→ What needs to be done:
The exact lines of the listing, from its first through the line that contains "X112755827Y-68312200D01*", are to make up the answer, and pictures are to be left out.

→ Records shown:
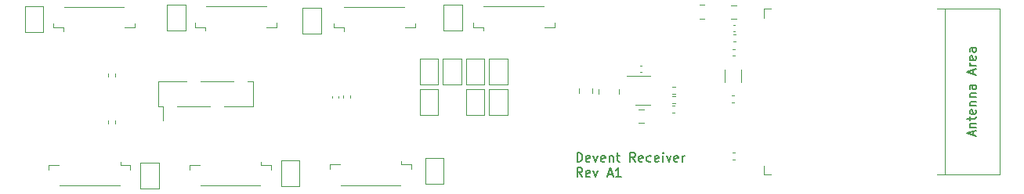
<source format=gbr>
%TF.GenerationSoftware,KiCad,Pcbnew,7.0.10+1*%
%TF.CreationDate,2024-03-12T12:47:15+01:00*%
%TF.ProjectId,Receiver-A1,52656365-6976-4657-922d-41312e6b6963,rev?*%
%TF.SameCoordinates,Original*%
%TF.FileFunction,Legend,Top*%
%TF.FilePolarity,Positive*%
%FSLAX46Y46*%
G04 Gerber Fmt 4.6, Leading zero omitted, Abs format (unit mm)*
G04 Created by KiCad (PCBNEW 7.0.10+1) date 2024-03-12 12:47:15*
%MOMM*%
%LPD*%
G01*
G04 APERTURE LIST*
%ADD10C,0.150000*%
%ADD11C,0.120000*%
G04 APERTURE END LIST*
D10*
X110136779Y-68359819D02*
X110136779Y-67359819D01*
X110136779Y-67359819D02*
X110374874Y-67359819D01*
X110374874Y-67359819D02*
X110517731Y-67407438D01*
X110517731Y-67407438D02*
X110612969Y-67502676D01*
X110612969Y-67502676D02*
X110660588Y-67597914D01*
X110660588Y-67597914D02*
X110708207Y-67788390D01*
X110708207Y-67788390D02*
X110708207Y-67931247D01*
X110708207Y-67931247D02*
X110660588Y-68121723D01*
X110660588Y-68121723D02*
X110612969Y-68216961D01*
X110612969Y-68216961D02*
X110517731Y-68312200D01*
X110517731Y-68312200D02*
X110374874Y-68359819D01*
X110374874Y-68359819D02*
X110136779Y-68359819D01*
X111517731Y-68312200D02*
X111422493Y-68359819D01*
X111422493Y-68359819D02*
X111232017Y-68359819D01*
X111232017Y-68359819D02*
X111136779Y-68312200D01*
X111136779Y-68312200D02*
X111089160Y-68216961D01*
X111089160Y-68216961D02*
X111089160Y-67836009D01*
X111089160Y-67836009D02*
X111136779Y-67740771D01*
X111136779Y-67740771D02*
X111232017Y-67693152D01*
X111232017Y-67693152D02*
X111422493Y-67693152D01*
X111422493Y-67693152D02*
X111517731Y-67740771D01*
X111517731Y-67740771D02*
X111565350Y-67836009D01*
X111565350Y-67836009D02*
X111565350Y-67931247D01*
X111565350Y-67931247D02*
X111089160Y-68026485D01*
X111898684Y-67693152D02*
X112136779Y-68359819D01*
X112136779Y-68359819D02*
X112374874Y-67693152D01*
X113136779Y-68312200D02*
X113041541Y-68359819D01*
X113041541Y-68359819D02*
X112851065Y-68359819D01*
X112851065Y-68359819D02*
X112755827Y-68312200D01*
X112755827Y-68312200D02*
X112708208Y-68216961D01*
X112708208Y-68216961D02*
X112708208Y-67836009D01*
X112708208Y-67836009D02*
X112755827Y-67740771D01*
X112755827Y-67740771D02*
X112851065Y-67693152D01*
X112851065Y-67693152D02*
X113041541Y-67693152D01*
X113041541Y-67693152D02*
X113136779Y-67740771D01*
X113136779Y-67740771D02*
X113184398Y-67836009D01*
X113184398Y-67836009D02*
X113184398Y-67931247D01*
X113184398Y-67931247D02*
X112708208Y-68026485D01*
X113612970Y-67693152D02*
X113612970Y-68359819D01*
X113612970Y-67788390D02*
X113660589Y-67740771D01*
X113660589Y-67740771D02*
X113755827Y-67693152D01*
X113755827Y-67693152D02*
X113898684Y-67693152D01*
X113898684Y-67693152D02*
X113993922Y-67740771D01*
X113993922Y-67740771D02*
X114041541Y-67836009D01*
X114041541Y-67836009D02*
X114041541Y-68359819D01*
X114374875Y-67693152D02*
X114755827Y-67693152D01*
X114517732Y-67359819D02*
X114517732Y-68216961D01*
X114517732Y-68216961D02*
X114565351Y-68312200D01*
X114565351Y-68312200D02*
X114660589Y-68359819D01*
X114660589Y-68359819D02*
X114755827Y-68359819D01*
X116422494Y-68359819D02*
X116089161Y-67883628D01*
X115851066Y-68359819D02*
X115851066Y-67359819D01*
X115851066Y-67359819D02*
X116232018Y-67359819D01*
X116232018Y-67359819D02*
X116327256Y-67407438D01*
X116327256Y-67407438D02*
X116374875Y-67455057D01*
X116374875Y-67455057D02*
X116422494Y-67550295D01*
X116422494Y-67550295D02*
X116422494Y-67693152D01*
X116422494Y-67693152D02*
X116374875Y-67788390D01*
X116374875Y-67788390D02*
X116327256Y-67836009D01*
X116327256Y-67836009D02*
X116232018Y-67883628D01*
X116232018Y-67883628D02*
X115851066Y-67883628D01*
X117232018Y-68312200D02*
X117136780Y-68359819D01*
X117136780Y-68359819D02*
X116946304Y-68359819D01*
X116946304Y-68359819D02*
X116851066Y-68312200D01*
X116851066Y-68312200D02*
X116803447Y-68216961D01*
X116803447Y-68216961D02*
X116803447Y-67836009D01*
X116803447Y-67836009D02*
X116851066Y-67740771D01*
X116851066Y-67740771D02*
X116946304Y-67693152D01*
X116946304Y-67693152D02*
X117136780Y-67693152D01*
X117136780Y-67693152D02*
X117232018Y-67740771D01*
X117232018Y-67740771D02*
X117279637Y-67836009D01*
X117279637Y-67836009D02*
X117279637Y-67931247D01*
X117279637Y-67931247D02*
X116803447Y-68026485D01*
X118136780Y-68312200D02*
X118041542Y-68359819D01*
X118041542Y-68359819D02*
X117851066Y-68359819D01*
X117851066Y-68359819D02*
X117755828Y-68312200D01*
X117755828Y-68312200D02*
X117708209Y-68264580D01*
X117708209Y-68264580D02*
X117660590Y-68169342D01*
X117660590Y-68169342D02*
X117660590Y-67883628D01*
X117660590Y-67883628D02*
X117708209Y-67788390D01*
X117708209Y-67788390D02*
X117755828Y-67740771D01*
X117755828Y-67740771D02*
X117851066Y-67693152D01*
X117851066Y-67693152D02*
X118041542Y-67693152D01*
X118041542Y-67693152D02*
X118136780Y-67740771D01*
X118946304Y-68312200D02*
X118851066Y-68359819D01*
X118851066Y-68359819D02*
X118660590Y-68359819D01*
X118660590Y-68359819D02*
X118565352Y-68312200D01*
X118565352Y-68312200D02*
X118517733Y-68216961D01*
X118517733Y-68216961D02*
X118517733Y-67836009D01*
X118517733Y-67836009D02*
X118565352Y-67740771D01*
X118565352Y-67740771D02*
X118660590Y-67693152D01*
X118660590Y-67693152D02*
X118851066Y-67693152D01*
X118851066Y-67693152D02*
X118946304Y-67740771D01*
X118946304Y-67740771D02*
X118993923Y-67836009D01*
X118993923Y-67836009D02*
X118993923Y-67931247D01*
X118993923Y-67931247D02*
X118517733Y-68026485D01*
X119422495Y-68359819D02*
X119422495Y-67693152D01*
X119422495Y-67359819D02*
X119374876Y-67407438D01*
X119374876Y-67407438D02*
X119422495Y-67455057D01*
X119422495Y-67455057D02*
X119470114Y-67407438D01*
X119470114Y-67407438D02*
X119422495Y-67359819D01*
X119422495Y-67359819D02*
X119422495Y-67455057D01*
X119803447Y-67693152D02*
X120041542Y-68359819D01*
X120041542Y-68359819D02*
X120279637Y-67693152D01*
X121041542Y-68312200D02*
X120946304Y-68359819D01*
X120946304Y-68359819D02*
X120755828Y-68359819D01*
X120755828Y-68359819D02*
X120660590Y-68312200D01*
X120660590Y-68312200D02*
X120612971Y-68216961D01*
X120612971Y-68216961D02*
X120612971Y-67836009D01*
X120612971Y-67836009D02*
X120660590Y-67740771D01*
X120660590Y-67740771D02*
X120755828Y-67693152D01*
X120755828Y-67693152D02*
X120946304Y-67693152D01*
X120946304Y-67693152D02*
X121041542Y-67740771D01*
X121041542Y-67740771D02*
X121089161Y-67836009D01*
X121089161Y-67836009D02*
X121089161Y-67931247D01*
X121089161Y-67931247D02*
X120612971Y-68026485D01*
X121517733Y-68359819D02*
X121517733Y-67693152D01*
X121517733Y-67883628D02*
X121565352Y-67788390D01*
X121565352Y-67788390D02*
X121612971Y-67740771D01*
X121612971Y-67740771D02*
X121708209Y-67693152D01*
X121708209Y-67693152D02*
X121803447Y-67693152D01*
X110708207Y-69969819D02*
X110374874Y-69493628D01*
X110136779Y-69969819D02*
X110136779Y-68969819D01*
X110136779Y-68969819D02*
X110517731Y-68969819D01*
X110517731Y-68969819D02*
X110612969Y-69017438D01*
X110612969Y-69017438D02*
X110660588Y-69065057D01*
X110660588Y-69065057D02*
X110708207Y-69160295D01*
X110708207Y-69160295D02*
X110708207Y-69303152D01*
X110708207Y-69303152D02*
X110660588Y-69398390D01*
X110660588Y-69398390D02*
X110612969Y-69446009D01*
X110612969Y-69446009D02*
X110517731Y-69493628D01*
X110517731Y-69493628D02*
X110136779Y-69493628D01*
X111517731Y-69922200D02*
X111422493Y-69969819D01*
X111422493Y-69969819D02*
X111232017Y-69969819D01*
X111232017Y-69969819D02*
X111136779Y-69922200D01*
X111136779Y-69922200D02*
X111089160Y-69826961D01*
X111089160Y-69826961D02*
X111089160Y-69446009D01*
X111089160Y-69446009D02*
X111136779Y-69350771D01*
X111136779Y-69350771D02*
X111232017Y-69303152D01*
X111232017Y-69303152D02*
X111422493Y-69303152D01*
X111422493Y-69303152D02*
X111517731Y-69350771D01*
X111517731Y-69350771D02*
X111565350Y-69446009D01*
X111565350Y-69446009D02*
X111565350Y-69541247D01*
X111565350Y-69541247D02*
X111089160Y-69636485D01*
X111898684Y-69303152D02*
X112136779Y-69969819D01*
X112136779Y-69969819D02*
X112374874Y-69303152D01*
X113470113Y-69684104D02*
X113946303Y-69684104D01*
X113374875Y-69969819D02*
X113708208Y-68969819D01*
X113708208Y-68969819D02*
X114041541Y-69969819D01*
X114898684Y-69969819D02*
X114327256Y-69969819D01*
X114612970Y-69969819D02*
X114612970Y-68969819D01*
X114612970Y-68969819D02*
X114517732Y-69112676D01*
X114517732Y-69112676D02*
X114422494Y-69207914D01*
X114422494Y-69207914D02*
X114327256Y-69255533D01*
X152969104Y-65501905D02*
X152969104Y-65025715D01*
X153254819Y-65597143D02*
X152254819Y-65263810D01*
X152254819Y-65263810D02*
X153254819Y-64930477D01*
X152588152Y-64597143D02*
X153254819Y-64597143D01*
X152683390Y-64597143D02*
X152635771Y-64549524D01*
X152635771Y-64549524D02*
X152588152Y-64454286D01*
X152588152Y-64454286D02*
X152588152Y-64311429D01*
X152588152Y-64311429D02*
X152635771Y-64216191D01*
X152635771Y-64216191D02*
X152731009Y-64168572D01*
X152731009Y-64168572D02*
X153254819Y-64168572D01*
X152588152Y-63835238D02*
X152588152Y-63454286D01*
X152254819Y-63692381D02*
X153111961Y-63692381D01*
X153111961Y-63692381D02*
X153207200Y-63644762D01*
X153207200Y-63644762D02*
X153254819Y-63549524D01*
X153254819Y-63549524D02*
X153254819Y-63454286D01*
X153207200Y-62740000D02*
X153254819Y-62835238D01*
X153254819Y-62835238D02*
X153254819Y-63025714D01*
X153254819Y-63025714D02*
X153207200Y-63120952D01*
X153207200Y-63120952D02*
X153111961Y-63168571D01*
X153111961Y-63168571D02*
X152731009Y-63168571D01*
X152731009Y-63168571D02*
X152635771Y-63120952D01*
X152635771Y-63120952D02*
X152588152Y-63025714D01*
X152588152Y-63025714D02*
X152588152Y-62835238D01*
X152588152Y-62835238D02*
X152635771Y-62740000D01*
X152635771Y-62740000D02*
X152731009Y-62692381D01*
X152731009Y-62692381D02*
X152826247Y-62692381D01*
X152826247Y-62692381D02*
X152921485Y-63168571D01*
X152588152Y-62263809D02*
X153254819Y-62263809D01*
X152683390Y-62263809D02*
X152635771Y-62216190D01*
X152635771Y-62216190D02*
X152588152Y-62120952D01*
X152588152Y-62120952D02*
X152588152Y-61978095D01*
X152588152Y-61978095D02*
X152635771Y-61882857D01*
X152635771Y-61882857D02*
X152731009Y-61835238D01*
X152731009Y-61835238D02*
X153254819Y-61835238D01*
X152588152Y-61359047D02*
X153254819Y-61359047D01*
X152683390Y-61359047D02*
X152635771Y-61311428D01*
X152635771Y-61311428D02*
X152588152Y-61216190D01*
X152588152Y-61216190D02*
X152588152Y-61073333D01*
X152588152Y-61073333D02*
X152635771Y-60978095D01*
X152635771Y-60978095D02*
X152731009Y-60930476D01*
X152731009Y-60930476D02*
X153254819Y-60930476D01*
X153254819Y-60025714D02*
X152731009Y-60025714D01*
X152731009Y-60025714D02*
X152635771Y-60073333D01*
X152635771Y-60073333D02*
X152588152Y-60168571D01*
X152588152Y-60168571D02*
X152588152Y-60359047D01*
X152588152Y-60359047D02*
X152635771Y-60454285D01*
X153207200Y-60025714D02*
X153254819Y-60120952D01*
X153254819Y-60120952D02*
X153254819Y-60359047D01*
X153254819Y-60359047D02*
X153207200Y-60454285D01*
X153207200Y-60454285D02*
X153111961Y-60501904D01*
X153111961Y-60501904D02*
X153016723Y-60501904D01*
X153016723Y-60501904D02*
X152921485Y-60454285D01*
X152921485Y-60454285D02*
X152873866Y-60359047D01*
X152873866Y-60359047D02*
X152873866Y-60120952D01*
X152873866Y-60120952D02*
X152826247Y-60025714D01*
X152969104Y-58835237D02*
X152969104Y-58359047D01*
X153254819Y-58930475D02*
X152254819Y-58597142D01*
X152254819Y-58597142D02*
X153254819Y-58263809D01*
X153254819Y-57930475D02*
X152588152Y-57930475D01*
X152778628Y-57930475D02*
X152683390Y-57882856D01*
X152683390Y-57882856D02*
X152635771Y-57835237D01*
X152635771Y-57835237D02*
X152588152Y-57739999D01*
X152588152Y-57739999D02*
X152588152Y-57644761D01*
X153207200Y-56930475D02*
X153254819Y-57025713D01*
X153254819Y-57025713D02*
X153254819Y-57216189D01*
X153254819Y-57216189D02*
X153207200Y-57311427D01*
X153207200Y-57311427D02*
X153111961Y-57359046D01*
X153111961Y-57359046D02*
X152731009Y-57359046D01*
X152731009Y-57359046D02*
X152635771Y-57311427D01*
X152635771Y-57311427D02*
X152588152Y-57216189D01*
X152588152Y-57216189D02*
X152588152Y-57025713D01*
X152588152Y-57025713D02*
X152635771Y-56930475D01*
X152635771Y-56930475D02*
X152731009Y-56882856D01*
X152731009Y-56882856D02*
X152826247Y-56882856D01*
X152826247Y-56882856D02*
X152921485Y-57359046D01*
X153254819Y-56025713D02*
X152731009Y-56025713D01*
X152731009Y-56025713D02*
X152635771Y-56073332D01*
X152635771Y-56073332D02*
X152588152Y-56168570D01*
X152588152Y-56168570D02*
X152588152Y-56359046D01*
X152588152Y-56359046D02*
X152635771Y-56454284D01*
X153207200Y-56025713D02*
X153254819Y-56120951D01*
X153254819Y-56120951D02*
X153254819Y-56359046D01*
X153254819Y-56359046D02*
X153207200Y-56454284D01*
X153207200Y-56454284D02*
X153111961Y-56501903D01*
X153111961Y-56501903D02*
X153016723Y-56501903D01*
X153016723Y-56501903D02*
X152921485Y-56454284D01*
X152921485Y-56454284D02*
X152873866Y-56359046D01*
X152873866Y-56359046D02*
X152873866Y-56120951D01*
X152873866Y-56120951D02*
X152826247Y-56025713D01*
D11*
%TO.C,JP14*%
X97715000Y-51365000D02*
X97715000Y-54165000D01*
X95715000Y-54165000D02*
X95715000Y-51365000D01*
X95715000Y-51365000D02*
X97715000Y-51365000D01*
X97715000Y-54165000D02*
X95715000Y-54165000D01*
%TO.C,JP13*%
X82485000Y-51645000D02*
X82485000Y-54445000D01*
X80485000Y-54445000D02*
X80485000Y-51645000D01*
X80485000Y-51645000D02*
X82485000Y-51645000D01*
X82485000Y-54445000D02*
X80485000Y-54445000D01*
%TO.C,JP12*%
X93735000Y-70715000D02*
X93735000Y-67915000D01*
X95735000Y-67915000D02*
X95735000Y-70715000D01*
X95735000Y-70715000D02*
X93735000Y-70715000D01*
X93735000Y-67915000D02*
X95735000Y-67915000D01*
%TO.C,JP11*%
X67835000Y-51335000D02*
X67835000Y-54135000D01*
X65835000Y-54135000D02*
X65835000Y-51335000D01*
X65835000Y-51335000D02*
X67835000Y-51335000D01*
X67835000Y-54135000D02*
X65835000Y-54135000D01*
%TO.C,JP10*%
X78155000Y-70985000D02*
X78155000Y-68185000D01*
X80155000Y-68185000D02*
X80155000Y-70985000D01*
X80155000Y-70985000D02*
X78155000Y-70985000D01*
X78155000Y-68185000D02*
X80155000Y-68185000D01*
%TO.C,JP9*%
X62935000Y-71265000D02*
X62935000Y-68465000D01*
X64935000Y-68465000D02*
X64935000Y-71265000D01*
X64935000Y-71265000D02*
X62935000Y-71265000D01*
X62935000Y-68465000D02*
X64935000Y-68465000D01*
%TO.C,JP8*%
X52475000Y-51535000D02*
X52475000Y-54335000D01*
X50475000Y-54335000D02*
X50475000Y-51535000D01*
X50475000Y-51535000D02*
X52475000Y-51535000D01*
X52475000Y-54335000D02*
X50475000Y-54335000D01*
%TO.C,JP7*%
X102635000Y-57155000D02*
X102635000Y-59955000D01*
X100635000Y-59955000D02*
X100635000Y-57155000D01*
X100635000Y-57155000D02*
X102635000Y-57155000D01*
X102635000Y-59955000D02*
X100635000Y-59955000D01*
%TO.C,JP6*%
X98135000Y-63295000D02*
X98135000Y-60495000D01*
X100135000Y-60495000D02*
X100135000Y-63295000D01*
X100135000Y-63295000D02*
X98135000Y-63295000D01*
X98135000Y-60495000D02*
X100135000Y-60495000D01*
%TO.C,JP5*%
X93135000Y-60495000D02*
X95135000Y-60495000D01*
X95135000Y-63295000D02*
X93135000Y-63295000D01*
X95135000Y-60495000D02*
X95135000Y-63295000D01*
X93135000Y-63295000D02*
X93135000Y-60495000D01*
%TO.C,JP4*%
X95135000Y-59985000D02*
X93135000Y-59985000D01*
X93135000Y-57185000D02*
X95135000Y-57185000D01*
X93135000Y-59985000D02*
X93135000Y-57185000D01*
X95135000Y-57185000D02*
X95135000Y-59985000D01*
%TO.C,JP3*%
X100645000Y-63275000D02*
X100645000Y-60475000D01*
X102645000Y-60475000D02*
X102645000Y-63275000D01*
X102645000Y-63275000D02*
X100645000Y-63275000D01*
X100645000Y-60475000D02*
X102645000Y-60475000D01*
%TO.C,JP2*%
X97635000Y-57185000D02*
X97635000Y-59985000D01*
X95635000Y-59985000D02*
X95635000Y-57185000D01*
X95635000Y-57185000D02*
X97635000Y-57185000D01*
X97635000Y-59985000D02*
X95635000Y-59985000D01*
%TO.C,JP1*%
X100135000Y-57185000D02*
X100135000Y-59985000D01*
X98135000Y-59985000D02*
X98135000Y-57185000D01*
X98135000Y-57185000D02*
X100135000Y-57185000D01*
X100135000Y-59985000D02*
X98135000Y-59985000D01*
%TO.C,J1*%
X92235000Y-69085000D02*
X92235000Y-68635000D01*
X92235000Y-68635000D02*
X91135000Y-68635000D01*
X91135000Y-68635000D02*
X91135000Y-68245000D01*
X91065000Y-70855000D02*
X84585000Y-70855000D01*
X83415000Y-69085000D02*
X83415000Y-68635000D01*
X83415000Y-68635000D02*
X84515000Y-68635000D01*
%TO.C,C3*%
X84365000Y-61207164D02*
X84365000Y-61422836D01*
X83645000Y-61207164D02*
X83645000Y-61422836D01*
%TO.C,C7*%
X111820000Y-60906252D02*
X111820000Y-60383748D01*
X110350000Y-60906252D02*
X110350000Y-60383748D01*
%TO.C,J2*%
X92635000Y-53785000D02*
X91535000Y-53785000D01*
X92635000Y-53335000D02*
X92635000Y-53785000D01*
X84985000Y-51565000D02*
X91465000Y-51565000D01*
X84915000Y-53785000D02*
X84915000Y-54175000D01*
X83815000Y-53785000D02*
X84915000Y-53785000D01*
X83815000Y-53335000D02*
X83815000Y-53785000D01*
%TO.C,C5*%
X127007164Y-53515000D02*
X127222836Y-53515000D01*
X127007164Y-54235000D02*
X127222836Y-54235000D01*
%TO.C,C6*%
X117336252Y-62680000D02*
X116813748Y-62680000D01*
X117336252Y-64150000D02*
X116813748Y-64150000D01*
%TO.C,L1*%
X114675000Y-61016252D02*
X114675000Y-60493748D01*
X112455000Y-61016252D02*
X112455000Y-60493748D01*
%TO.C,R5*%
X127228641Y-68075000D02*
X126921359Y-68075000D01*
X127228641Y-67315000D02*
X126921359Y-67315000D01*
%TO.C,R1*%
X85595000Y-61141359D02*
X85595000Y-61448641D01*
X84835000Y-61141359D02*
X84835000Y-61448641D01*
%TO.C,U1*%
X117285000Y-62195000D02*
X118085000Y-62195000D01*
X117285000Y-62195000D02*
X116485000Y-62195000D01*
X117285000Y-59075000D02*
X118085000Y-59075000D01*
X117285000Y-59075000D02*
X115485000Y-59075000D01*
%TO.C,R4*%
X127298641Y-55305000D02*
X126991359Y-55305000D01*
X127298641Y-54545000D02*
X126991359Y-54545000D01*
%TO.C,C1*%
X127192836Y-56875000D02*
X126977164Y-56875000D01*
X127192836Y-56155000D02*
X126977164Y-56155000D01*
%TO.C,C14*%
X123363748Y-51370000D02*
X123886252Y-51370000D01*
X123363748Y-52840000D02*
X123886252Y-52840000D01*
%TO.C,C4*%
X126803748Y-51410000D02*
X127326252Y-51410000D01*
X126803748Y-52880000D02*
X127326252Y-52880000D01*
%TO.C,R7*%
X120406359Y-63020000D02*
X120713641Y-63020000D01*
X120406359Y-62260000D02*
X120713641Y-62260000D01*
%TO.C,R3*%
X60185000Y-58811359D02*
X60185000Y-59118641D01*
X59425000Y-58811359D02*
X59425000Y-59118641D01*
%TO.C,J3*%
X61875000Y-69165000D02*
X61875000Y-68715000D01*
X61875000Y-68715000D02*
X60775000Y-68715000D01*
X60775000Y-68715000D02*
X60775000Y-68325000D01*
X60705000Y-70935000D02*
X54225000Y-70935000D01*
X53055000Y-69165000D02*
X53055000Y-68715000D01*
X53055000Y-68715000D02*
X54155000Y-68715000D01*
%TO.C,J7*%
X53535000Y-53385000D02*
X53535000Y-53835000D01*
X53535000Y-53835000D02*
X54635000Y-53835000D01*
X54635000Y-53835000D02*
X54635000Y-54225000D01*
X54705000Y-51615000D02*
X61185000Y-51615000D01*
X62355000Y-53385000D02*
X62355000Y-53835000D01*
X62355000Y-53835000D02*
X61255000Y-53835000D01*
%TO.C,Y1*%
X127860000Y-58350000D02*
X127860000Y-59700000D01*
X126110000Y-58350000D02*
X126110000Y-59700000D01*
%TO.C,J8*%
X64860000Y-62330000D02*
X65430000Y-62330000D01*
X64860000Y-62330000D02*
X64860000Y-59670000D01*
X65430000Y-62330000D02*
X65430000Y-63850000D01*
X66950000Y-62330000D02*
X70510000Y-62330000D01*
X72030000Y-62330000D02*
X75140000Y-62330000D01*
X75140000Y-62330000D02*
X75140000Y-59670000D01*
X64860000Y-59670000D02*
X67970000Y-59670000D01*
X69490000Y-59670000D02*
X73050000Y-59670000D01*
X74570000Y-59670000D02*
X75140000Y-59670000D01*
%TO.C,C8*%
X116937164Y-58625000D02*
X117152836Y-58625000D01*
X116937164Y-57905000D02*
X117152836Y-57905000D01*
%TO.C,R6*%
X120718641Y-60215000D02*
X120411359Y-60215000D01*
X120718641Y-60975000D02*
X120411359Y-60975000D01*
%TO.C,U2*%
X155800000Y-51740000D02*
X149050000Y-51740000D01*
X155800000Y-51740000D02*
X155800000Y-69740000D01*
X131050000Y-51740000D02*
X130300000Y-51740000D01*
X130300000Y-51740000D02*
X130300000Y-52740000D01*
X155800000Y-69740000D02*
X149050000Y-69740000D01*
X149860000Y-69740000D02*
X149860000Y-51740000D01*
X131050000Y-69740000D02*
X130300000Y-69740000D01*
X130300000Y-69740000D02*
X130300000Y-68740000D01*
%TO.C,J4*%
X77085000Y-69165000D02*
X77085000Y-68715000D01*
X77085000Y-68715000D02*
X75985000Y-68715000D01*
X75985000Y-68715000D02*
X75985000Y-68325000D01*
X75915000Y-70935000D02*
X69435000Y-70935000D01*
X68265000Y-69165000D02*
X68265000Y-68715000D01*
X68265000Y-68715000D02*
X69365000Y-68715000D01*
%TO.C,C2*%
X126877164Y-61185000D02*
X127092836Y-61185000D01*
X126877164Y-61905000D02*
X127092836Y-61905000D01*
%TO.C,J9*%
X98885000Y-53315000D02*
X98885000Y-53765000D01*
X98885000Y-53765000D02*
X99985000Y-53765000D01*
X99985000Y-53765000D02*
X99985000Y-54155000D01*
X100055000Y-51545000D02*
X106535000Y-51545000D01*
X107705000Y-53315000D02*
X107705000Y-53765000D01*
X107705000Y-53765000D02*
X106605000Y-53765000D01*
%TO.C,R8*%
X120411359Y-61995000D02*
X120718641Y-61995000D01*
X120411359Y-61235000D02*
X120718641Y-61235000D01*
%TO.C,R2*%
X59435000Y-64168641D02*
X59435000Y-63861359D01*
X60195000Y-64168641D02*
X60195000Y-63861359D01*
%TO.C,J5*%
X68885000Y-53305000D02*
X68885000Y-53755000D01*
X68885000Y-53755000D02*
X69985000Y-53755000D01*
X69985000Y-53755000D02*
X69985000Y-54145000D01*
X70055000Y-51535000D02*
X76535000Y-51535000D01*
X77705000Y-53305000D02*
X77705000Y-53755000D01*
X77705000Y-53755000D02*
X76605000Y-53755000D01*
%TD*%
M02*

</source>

→ Task answer:
<source format=gbr>
%TF.GenerationSoftware,KiCad,Pcbnew,7.0.10+1*%
%TF.CreationDate,2024-03-12T12:47:15+01:00*%
%TF.ProjectId,Receiver-A1,52656365-6976-4657-922d-41312e6b6963,rev?*%
%TF.SameCoordinates,Original*%
%TF.FileFunction,Legend,Top*%
%TF.FilePolarity,Positive*%
%FSLAX46Y46*%
G04 Gerber Fmt 4.6, Leading zero omitted, Abs format (unit mm)*
G04 Created by KiCad (PCBNEW 7.0.10+1) date 2024-03-12 12:47:15*
%MOMM*%
%LPD*%
G01*
G04 APERTURE LIST*
%ADD10C,0.150000*%
%ADD11C,0.120000*%
G04 APERTURE END LIST*
D10*
X110136779Y-68359819D02*
X110136779Y-67359819D01*
X110136779Y-67359819D02*
X110374874Y-67359819D01*
X110374874Y-67359819D02*
X110517731Y-67407438D01*
X110517731Y-67407438D02*
X110612969Y-67502676D01*
X110612969Y-67502676D02*
X110660588Y-67597914D01*
X110660588Y-67597914D02*
X110708207Y-67788390D01*
X110708207Y-67788390D02*
X110708207Y-67931247D01*
X110708207Y-67931247D02*
X110660588Y-68121723D01*
X110660588Y-68121723D02*
X110612969Y-68216961D01*
X110612969Y-68216961D02*
X110517731Y-68312200D01*
X110517731Y-68312200D02*
X110374874Y-68359819D01*
X110374874Y-68359819D02*
X110136779Y-68359819D01*
X111517731Y-68312200D02*
X111422493Y-68359819D01*
X111422493Y-68359819D02*
X111232017Y-68359819D01*
X111232017Y-68359819D02*
X111136779Y-68312200D01*
X111136779Y-68312200D02*
X111089160Y-68216961D01*
X111089160Y-68216961D02*
X111089160Y-67836009D01*
X111089160Y-67836009D02*
X111136779Y-67740771D01*
X111136779Y-67740771D02*
X111232017Y-67693152D01*
X111232017Y-67693152D02*
X111422493Y-67693152D01*
X111422493Y-67693152D02*
X111517731Y-67740771D01*
X111517731Y-67740771D02*
X111565350Y-67836009D01*
X111565350Y-67836009D02*
X111565350Y-67931247D01*
X111565350Y-67931247D02*
X111089160Y-68026485D01*
X111898684Y-67693152D02*
X112136779Y-68359819D01*
X112136779Y-68359819D02*
X112374874Y-67693152D01*
X113136779Y-68312200D02*
X113041541Y-68359819D01*
X113041541Y-68359819D02*
X112851065Y-68359819D01*
X112851065Y-68359819D02*
X112755827Y-68312200D01*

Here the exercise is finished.